To build the new cars, the last Lightweight #12 model built in the early 1960s was digitally examined and cataloged by Jaguar Heritage to unlock every aspect of its construction. Using the same aluminum chassis, the spot welding and riveting techniques from yesteryear, and the precision of today took the level of attention to detail above the original LW-E. As you can see in the video below, Jaguar’s newly-built old car takes new-old-stock to new heights.

The Jaguar Heritage garage used the same smooth engine from the original E-Type to offer that passionate British spirit. These are purist automobiles. Powered by a 3.8-liter straight-six engine, the Lightweight E-Type produces  340 HP. Jaguar Heritage didn’t allow a lot of customization out the gate, but they did allow the owner to choose carbs or mechanical injection. It sounds like most owners went with mechanical injection, but I hear Jaguar feels there is no comparison to their carbed 3.8-liter to get that original feel and sound. Geared through a traditional 4-speed manual transmission at roughly 2200 pounds and over 300HP makes this a thoroughbred for the track with a primo power-to-weight ratio.

Pushing this E-Type through a corner looks effortless from the video below.
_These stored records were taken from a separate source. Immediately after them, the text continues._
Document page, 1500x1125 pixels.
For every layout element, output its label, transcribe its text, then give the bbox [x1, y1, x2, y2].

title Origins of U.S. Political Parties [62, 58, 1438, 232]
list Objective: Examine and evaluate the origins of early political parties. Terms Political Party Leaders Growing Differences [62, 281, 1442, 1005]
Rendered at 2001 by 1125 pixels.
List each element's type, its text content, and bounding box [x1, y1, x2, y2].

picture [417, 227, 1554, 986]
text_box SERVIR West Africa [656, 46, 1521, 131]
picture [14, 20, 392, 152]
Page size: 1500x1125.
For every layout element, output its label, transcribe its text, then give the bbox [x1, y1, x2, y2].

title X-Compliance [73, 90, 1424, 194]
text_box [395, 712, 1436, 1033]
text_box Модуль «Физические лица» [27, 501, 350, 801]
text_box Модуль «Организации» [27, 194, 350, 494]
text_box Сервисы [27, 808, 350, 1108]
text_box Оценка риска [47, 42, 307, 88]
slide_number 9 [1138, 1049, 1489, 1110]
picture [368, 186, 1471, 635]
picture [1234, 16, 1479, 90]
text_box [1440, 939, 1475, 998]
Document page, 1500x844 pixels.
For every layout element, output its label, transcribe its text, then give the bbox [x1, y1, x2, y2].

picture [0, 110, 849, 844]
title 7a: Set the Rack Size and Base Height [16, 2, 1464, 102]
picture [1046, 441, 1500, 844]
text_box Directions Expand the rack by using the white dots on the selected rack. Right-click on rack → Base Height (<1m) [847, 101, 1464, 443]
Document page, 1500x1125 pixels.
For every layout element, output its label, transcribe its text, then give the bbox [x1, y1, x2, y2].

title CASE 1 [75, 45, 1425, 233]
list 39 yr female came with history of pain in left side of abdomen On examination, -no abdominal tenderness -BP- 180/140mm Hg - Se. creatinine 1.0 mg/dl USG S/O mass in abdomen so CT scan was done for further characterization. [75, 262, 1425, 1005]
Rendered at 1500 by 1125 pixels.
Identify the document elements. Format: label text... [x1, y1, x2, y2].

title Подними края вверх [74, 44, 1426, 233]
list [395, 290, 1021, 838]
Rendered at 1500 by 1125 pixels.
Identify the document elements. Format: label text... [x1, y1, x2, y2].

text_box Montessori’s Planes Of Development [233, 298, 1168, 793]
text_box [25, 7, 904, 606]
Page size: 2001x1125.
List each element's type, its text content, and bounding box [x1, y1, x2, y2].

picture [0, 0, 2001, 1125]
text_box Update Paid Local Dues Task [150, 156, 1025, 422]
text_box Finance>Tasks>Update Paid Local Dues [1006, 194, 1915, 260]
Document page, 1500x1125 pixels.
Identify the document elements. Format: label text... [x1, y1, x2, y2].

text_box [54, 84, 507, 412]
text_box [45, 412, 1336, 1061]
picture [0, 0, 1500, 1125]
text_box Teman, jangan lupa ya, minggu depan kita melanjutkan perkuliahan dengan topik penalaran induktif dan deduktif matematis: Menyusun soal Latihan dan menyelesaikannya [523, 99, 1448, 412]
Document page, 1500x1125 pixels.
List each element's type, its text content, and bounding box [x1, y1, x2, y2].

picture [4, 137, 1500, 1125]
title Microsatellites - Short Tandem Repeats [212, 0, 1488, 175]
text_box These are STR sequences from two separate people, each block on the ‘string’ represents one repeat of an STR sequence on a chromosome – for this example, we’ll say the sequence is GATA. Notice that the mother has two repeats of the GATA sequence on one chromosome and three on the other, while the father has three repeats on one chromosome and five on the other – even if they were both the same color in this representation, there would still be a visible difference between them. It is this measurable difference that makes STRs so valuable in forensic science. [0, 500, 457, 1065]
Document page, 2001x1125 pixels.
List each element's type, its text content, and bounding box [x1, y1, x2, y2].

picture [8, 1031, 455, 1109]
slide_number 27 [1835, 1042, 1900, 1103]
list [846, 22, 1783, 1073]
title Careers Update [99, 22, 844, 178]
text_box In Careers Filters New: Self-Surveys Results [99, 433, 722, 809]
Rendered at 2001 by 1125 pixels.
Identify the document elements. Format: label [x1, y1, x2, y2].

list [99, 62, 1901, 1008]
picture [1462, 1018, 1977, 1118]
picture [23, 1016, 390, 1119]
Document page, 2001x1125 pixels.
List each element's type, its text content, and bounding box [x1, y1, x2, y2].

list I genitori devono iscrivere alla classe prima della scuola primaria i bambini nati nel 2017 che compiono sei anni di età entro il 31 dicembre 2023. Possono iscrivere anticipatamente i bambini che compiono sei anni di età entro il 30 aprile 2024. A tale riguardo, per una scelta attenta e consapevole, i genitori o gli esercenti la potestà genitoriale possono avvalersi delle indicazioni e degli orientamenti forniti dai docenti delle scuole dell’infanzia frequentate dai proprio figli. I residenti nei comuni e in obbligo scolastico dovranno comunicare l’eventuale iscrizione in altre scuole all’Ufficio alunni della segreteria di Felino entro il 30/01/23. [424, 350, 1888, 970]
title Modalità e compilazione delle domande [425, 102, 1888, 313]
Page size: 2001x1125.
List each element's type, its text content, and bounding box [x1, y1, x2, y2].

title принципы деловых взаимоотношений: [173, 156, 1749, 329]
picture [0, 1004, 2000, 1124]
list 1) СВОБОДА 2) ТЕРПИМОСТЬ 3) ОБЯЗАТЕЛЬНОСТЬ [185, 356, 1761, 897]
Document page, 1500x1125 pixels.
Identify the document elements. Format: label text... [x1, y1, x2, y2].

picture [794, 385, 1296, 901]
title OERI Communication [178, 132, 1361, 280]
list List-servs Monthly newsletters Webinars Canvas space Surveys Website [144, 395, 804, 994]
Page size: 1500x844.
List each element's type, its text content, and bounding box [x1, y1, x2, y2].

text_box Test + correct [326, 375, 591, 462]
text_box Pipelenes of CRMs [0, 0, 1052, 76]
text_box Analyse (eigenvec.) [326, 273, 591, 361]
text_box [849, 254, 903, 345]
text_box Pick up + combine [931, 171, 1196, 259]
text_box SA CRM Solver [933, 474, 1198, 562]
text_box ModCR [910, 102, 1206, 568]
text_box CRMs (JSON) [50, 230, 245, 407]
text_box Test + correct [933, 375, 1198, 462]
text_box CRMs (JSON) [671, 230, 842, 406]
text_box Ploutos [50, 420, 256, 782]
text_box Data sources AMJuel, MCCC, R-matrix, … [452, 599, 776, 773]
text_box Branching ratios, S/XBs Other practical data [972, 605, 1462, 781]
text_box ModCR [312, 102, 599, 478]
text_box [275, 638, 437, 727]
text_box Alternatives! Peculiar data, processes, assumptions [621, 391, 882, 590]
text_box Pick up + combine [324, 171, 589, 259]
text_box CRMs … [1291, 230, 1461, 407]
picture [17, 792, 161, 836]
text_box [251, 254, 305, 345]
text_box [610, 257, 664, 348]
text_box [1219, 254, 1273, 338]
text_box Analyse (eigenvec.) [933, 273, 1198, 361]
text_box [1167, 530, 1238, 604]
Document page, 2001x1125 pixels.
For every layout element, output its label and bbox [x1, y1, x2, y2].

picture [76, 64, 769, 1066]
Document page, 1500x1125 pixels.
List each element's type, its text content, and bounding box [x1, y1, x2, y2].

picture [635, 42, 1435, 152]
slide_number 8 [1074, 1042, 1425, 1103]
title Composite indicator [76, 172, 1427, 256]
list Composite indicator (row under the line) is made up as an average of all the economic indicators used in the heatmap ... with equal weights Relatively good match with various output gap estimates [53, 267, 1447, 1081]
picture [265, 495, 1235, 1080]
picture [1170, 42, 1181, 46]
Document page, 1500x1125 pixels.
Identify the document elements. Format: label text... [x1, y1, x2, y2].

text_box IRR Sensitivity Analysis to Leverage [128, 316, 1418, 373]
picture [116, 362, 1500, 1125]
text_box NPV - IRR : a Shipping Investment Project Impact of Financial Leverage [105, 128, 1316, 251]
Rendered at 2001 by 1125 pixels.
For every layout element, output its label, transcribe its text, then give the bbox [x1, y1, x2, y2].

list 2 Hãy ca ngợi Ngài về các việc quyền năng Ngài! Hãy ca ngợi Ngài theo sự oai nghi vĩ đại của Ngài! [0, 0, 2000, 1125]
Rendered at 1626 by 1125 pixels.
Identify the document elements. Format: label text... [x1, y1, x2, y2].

It looks like the E-Type is well balanced for smooth transitions in and out of corners, which promotes a feeling of communication unheard of in today’s vehicles, even today’s Jaguars. A well-known high-tech feature of the E-Type’s chassis is its independent rear suspension using four shock absorbers that gives it such a special feel of grip, even with thin tires.

How much would you pay for this E-Type? How far would you travel for this E-Type? Are you keeping this on your garage list for the future when they hit the auctions in the next decade?